Investing in IPOs is risky enough when a company dots all of its i's and crosses its t's.
But ever since the Jumpstart Our Business Startups, or JOBS Act, was signed into law in April, companies with less than $1 billion of annual revenue can file for confidential IPOs.
The law was supposed to make it quicker and easier for smaller so-called emerging growth firms to go public since confidential IPOs only require an auditor to sign off on two years of financial statements, not three, among other exemptions.
And this week, one of the most well-known emerging growth firms under the JOBS Act, 134-year-old storied British football (soccer) team Manchester United, will make its debut.
Manchester United will start trading on the New York Stock Exchange (NYX) Friday under the ticker "MANU."
The billionaire Glazer family, which owns Manchester United, showed investors three years of audited financial statements, but they're taking advantage of a provision under the JOBS Act that gives companies five years to prove their financial controls comply with Sarbanes Oxley.

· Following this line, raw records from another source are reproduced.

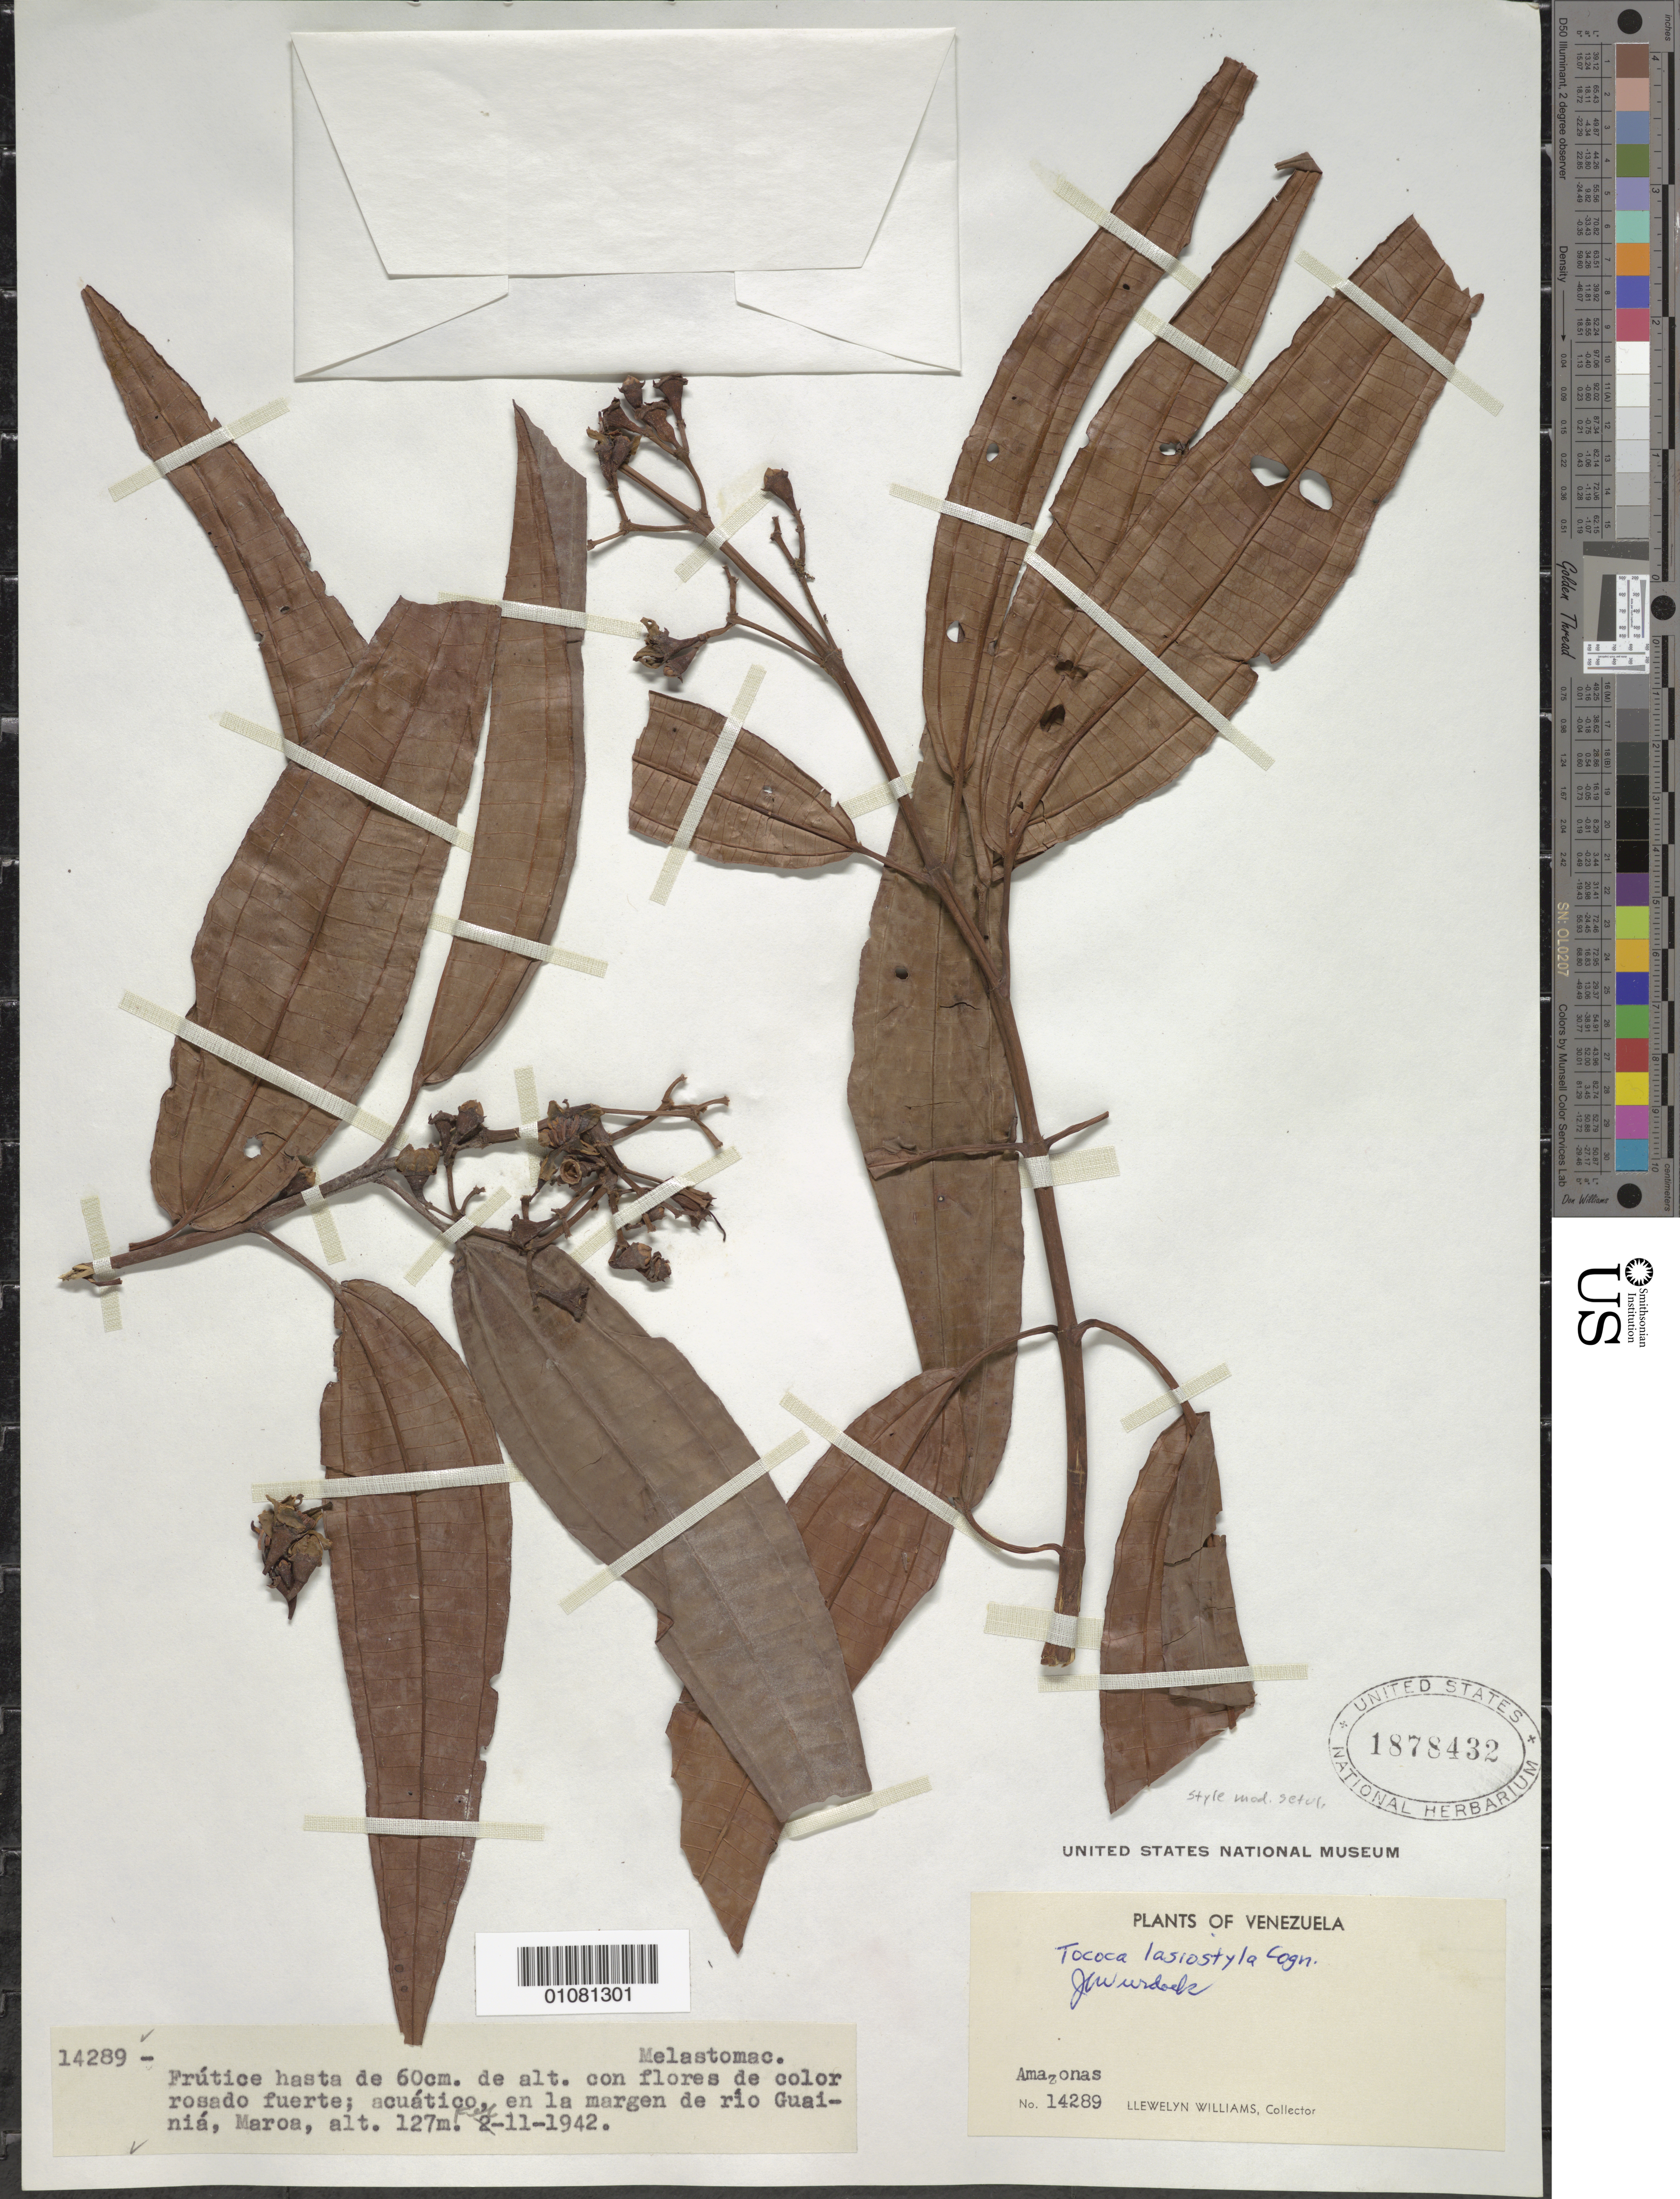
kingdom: Plantae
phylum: Tracheophyta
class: Magnoliopsida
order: Myrtales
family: Melastomataceae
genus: Tococa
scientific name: Tococa lasiostyla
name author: Cogn.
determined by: Wurdack, John J., (US), US (UNITED STATES)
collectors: Ll. Williams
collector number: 14289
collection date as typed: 11-Feb-42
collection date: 1942-02-11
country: Venezuela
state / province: Amazonas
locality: Maroa, Río Guainía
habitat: Acuatico, en la margen de rio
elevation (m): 127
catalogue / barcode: US 1878432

"The Glazers have really shielded this operating company from investors, so the confidential nature of the IPO is particularly concerning in this case," said Francis Gaskins, President of IPO Desktop. "They're the poster child for what's wrong with this law."
Manchester United carries a heavy debt load of $663 million and nearly 98% of its voting power is concentrated in the hands of the Glazer family because of a dual class structure. Investors get roughly 40% of the company's stock but virtually no say in Manchester United's corporate governance.
Since the JOBS Act went into effect, the number of companies filing confidential IPOs has outpaced the number filing for traditional ones, according to Renaissance Capital. The IPO research firm further estimates that 90% of all IPOs have historically had revenue below $1 billion.
Online real estate site Trulia; MGM Holdings, the owners of movie studio Metro-Goldwyn-Mayer; and Workday, a cloud computing competitor to SAP (SAP) and Oracle (ORCL), and Fairway are among the more well-known firms to have recently filed confidential IPOs, according to Renaissance Capital. Workday is expected to be the biggest IPO since Facebook (FB).
The JOBS Act has opened the door for these companies to test the waters since they also don't have to follow the quiet period and can now hold meetings with mutual funds and other potential investors to gauge their interest. And because the filings aren't made public, investors often won't know if a company has decided to scrap its plans.
"Some companies take comfort from the fact that there's no public disclosure that they're thinking of going public," said Colin Diamond, a partner at the law firm White & Case that specializes in IPOs. "[But] I'm not sure it creates a larger number of IPO ready companies, because the fundamental requirements to be a public company haven't changed."
Confidentially filed IPOs only show financial statements to the public three weeks before they start their roadshow to sell investors on the company's merits. In a typical IPO, investors see the back and forth with the SEC via updated financial statements. Remember Groupon's (GRPN) quirky accounting gimmicks?
It's hard to tell whether there will be any uptick in overall IPOs because of the JOBS Act. Filings are down slightly year-to-date from 2011 but up from 2009 and 2010.
There's also less visibility about how many companies are coming to market because the public pipeline only goes back about three weeks. Renaissance Capital says it will take until roughly April 2013 to see whether the JOBS Act did in fact create more IPOs, since the pipeline is obscured by these confidential filings.
"We probably won't see more companies overall, but some companies that might have waited will probably do it faster," Diamond said.If the market keeps ticking upward and CNNMoney's Fear and Greed Index keeps showing greedy investors, it could be a busy Fall for IPOs.